## [Quoted passage]
I'd start getting him used to it now before a move. But they like being with our smells and I think they are more settled when living inside.


----------



## keenayfall (May 13, 2008)

*Re: can you make an outdoor dog into an indoor dog*

Yeah, my sister is back from college and will take Lucy again. 

They have so much fun together it's going to be hard to seperate them though.

That's good to know, I just hope he doesn't get destructive out of bordom. Plus, he's only 1 year... not very calmed down yet..


----------



## GunnerJones (Jul 30, 2005)

*Re: can you make an outdoor dog into an indoor dog*

I did it with a three year old working dog who was kept in a kennel, didn't take long to teach her manners and turn her into a Haus Fra


----------



## keenayfall (May 13, 2008)

*Re: can you make an outdoor dog into an indoor dog*

okay - but he's not in a kennel - he's in a huge back yard playing all day. They run and play all the time (I watch them sometimes when I'm not at work). And I just don't know how he's going to contain all the energy for the hours I'm at work- even if he gets exercise before and after..that's still a long time to be cooped up for Kaiser.


----------



## VKristallaugen4 (Oct 5, 2005)

*Re: can you make an outdoor dog into an indoor dog*

I took a six yr old female kennel dog and turned her into a house dog. It is possible. As for keeping a dog/puppy outside all day just running free and watching sometimes........... I'd rather the pup be in an apartment. Sorry JMHO


----------



## pupresq (Dec 2, 2005)

*Re: can you make an outdoor dog into an indoor dog*

Almost 100% of the dogs I foster started out as outside dogs, typically free roaming, and all become inside dogs as soon as they get here and live inside in their new adoptive homes. In my experience almost all dogs love to be inside and love all the additional quality time with their people, so yes outside to inside is a very doable adjustment.









If you are worried about the exercise and don't feel like just walking will be enough, you may want to check out a Springer attachment for your bike and/or take up dog scootering (www.dogscooter.com). Folks on this board have lots of other creative ways to exercise young GSDs, so that's another resource.


----------



## sklippstein (Apr 10, 2008)

*Re: can you make an outdoor dog into an indoor dog*

I don't think you will have any problem changing the outside dog to an inside dog, however don't be surprised if your dog doesn't get depressed because (1) he is moving to a new location and will no longer have the freedom he once experienced and (2) losing his best buddy, your sister's dog. He'll get over it as they all do. Just don't be overly surprised though.


----------



## StGeorgeK9 (Jan 5, 2008)

*Re: can you make an outdoor dog into an indoor dog*

You will probably find it is easier than you think, llike Pupresq says, my fosters come to me with no house manners and become house dogs, in my opinion, a GSD is an awesome housedog, I would feel more guilty leaving my dog outside all the time. You will have a more difficult time going the other direction, once they learn manners, then they will be fine.

## [What the task requires]
Continue the forum thread on making an outdoor dog into an indoor dog, picking up right after its last post.

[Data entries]
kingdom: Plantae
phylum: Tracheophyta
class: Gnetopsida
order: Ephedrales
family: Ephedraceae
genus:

## [Answer to the exercise]
----------



## wolfstraum (May 2, 2003)

*Re: can you make an outdoor dog into an indoor dog*

Both Basha and Alice were kennel dogs when I got them....Alice just was so grateful to be a house dog, she claimed a dog bed in the living room and stayed there until she died. Basha was in awe for a while, but now is totally insulted if she has to be crated or out in a run...actually she does better in a big square run with a bed and a couple of balls, than in a long narrow one but she now thinks that my bed is her domain.

Lee


----------



## GSDMomx2 (Jun 15, 2003)

I live in a downtown loft with 3.


----------



## StGeorgeK9 (Jan 5, 2008)

> Originally Posted By: GSDMomx2I live in a downtown loft with 3.


You are a brave woman! I trip over 2 in my house and I have 3 floors! LOL, but I have always sworn that a GSD is the best apartment dog around.


----------



## Snickelfritz (Feb 21, 2007)

where are you moving to in AZ? Just curious, I'm in Tucson.


----------



## dogs_dolls (Apr 27, 2001)

We have always adopted and they have never been inside dogs but they made the transition very quickly! We are now reitred so our situation is different from yours but our latest was about 10 months old and FULL of energy, had never been inside a house and was not potty trained but within a couple of weeks he was fine. I did do a bit of puppy proofing of course. And you want to practice leaving him alone in the house now! while he is feeling secure in the "old" place. Start out with a short time and work up to longer.

As you are concerned about his energy level, you might want to consider doggy day care. Not every day as that would be pretty expensive but maybe once or twice a week. He would get a chance to socialize and be active. INvestigate the day care to make sure they don't just sit in a kennel and also that the play time is well supervised.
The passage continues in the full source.